Magic Realism in the Weimar Republic 6.9.18

This is a small but perfectly formed exhibition that runs at Tate Modern till next July. You can get a real sense of it in about 20 minutes, although it deserves a much longer and closer look. But if you’re in a hurry to see the other more famous displays on show on the South Bank, the first two rooms alone capture its essence. Start with Paul Klee’s wondrous watercolour Comedy, move on to George Grosz’s fabulously sleazy self-portrait, revel in the colours of Marc Chagall’s Green Donkey and then pop into the next room to marvel at Otto Dix’s gruesomely lowlife etchings – particularly The Butchers – and his brilliantly bloody watercolour Lust Murder. These pictures will tell you all you need to know about the national nightmare that engulfed Germany in the disastrous aftermath of the First World War.

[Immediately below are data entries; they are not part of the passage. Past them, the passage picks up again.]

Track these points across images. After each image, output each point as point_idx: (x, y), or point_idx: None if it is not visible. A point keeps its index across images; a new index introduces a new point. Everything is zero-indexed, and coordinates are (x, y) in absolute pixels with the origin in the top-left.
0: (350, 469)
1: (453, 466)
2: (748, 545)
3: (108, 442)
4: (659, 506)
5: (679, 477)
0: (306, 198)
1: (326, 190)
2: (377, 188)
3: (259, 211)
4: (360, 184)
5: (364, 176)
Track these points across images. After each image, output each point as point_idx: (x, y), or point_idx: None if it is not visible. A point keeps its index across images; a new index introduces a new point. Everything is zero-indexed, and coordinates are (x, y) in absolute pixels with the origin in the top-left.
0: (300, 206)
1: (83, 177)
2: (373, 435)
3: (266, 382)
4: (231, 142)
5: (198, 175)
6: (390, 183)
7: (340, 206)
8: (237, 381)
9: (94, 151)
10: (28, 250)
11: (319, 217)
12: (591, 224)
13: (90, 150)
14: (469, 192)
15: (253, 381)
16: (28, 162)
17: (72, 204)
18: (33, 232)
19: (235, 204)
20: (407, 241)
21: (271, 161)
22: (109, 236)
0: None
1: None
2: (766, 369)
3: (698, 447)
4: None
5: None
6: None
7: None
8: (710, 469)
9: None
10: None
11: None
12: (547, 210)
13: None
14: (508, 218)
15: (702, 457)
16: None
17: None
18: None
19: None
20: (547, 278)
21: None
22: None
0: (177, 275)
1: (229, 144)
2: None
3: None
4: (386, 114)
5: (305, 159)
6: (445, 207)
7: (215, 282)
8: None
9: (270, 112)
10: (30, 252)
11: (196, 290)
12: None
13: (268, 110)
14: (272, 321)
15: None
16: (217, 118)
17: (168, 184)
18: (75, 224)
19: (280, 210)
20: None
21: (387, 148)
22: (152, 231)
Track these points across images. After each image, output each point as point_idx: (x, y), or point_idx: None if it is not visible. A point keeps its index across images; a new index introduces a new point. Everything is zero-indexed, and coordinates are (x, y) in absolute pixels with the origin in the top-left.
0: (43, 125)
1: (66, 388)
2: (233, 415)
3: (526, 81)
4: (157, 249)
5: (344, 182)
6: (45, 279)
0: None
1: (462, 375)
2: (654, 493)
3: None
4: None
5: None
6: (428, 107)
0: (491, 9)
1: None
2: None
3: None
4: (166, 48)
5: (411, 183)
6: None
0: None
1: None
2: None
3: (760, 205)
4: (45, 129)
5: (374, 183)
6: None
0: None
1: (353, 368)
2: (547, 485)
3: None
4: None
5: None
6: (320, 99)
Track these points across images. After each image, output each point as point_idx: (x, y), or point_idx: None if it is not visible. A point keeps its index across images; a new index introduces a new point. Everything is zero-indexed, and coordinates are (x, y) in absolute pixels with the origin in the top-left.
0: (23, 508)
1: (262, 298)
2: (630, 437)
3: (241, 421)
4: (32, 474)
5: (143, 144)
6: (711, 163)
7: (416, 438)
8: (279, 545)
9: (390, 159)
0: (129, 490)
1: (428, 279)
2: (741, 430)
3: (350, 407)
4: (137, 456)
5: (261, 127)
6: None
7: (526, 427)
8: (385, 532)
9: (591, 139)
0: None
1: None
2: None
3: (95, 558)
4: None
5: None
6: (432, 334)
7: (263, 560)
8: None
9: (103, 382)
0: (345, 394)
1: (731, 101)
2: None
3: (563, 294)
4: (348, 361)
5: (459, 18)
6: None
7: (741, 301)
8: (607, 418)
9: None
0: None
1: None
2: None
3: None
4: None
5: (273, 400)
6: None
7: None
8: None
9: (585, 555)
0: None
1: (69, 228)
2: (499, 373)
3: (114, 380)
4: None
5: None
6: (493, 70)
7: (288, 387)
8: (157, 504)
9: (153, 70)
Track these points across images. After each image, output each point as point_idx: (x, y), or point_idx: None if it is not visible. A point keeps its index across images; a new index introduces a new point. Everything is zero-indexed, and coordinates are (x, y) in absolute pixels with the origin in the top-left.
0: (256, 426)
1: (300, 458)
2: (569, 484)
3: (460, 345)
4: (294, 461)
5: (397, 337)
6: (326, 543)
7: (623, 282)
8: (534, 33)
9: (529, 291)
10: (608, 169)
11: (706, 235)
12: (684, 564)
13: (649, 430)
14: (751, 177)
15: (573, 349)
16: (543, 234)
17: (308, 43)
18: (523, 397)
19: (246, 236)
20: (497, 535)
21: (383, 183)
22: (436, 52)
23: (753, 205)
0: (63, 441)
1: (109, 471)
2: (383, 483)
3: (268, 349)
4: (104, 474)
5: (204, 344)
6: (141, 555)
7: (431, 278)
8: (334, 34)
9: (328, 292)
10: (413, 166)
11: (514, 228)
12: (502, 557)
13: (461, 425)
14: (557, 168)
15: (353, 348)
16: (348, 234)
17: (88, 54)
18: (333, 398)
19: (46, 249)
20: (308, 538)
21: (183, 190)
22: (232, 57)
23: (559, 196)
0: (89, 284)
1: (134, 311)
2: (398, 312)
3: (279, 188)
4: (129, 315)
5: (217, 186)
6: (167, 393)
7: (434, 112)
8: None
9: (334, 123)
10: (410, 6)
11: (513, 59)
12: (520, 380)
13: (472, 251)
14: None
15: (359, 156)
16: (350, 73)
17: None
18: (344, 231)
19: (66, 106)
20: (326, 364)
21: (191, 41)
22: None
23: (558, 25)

Much Ado About Nothing 21.8.18

My, how fortunate we are in Greenwich! Just ten days after a fabulous outdoor Measure For Measure at Severndroog Castle we were treated to an equally wonderful alfresco Much Ado About Nothing In St Alfege Park. This time it was the work of touring company Merely Theatre, who managed to capture every nuance of Shakespeare’s most perfect comedy with its double-dealing plot, double-meaning jokes and double-quick repartee. Mostly this was because of the players, who threw themselves into their doubled-up roles with skill, feeling and unbridled energy. Emmy Rose was terrific as bride-to-be Hero and also as her foul nemesis Don John, Simon Grujich made a fine Claudio and an even better Verges, Jennifer Shakesby shone as jobsworth Dogberry and patrician Don Pedro and Andrew Hislop was magnificently stately as Leonato and the Sexton. But the play really belongs to Benedick and Beatrice and they were brought brilliantly to life by Scott Ellis – doubling up hilariously as Hero’s maid – and by Alice Osmanski, who handled the wild swings between slapstick and joy with total credibility, even while they mingled with the audience (and dipped into their picnics) during their verbal jousting and jesting. Director Abigail Anderson also managed to add an extra dimension of fun by underlining the action with terrific interventions of pop music ranging from Cliff Richard’s 1962 No1 The Young Ones to Walk The Moon’s 2014 smash Shut Up And Dance by way of Chumbawamba’s Tubthumping. I don’t recall ever seeing a more breathlessly entertaining – or easier to understand – version of this play. I look forward to the next time Merely Theatre are in town.

Eigengrau 1.8.18

It’s self-evident that a great play can be ruined by a below-par cast – no doubt we all have any number of examples in our memories. But the reverse is also true, as New Light Production’s staging of Penelope Skinner’s Eigengrau at Greenwich Theatre proved. The play calls itself an urban fairytale and follows the romantic adventures of four people living in London. It’s full of truly terrific comic one-liners – so full, in fact, that there’s almost no time left for the narrative. As for the characters, they were little more than ciphers – and walking cliché ciphers at that. But despite the problems, the cast – directed by Aoife Smyth – was absolutely tremendous, with Joseph Holdroyd as granny-fixated saddo Tim, Katharine Hardman as ultra-feminist Cassie, Joseph McCarthy as misogynist Mark and Robyn Wilson as fantasist Rose giving it their all and ensuring the audience had plenty to enjoy. And I must pay tribute to Katharine Davies-Herbst’s set. In an era when sets tend to be minimalist in the extreme, hers made a significant contribution to creating an authentic atmosphere for the drama.